If you can get it this,

you know, can only help.

But sometimes you can't get more data.

Or you could try regularization,

which we'll talk about in the next video,

to try to reduce overfitting.

And then also, again, sometimes you just have to try it.

But if you can find a more appropriate neural network architecture,

sometimes that can reduce your variance problem as well,

as well as reduce your bias problem.
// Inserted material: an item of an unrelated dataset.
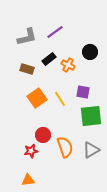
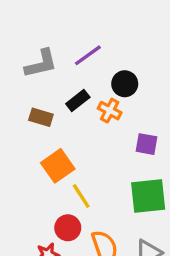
black circle: (90, 52) -> (125, 84), moved
purple square: (83, 92) -> (146, 144), moved
yellow line: (60, 99) -> (81, 196), moved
But how to do that?

It's harder to be totally systematic how you do that.

But so I try these things and I kind of keep going back,

until hopefully you find something with both low bias and low variance,

whereupon you would be done.

So a couple of points to notice.

First is that, depending on whether you have high bias or high variance,

the set of things you should try could be quite different.

So I'll usually use the training dev set to try to

diagnose if you have a bias or variance problem,

and then use that to select the appropriate subset of things to try.

So for example, if you actually have a high bias problem,

getting more training data is actually not going to help.

Or at least it's not the most efficient thing to do.

So being clear on how much of a bias problem or variance problem or

both can help you focus on selecting the most useful things to try.

Second, in the earlier era of machine learning,

there used to be a lot of discussion on what is called the bias variance tradeoff.

And the reason for that was that,

for a lot of the things you could try,

you could increase bias and reduce variance,

or reduce bias and increase variance.

But back in the pre-deep learning era,

we didn't have many tools,

we didn't have as many tools that just reduce

bias or that just reduce variance without hurting the other one.

But in the modern deep learning, big data era,

so long as you can keep training a bigger network,

and so long as you can keep getting more data,

which isn't always the case for either of these,

but if that's the case,

then getting a bigger network almost always just

reduces your bias without necessarily hurting your variance,

so long as you regularize appropriately.

And getting more data pretty much always

reduces your variance and doesn't hurt your bias much.

So what's really happened is that,

with these two steps,

the ability to train, pick a network,

or get more data,

we now have tools to drive down bias and just drive down bias,

or drive down variance and just drive down variance,

without really hurting the other thing that much.

And I think this has been one of the big reasons

that deep learning has been so useful for supervised learning,

that there's much less of this tradeoff where you

have to carefully balance bias and variance,

but sometimes you just have more options for reducing bias

or reducing variance without necessarily increasing the other one.

And, in fact, [inaudible] you have a well regularized network.

We'll talk about regularization starting from the next video.

Training a bigger network almost never hurts.

And the main cost of training a neural network that's too big is just computational time,

so long as you're regularizing.

So I hope this gives you a sense of the basic structure of how to

organize your machine learning problem to diagnose bias and variance,

and then try to select the right operation for you to make progress on your problem.

One of the things I mentioned several times in the video is regularization,

is a very useful technique for reducing variance.

There is a little bit of a bias variance tradeoff when you use regularization.

It might increase the bias a little bit,

although often not too much if you have a huge enough network.

But let's dive into more details in the next video so you can

better understand how to apply regularization to your neural network.